Повествовательная двойственность как следствие сознательного авторского выбора и установки на двойное кодирование текста достигается использованием несобственно-прямой речи, пересечением точек зрения, - с прямой отсылкой к Г. Джеймсу. Смена повествовательных ракурсов сообщает всему происходящему привкус зыбкости жизненных устремлений героев, их открытости будущему. Так, история злоключений Адама Эплби, сконцентрированная в одном дне -по аналогии с джойсовским «Улиссом», - венчается образчиком женского потока сознания его жены. Но, в отличие от знаменитого «Yes» Молли Блюм, в пространном внутреннем монологе Барбары доминирует «perhaps» с многообещающими модальными коннотациями надежды на счастье, стабильность, успех, оправдание прошлого, радостное приятие еще одного наследника.
Этот же финальный фрагмент-пастиш без абзацев и знаков препинания - авторская «подсказка» герою, проведшему нескончаемо долгий день в поисках дефиниции «самого длинного предложения», необходимой для его диссертационных изысканий, и забывшего о прецедентном тексте последнего эпизода романа Джойса.
Центральным объектом пастиширования в «Крушении Британского музея» становится сам музей как магнит, притягивающий к себе все сюжетные коллизии. Это универсальный мирообраз романа, облик которого постоянно трансформируется, ос-траняется, обретает черты символа.
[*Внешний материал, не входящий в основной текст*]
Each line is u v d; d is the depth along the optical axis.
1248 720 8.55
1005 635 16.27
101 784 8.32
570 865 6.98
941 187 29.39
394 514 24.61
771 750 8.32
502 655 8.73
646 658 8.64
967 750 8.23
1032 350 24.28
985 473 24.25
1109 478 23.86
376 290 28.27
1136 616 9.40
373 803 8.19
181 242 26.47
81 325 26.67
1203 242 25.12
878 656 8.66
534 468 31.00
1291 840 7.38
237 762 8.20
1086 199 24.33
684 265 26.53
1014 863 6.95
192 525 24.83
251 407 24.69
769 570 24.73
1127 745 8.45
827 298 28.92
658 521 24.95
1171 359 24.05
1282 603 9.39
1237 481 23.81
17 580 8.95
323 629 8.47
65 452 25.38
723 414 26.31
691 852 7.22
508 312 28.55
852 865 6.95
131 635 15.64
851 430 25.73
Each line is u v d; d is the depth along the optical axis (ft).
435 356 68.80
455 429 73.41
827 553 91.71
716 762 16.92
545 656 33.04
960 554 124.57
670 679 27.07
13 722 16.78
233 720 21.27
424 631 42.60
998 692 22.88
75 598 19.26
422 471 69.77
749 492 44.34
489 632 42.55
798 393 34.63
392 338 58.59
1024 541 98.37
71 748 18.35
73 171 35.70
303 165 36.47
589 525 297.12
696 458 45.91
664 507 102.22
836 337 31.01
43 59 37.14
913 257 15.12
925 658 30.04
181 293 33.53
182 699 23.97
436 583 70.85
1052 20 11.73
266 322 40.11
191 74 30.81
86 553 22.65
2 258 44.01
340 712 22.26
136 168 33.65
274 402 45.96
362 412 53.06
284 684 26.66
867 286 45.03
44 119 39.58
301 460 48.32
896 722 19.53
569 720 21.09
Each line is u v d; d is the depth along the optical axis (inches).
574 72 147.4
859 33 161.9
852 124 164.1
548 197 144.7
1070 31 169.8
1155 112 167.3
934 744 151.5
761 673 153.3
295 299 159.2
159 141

Аллюзивно заглавие романа, восходящее к строчке из песни Дж. Гершвина в исполнении Эллы Фицджеральд «The British Museum had lost its charm». Оттуда же позаимствован мотив немыслимо густого тумана. Но из боязни нарушить авторские права Лодж вынужден был изменить первоначальное заглавие и включил аналогию с детской считалкой «London Bridge is Falling Down», содержавшей «некую эротическую двусмысленность».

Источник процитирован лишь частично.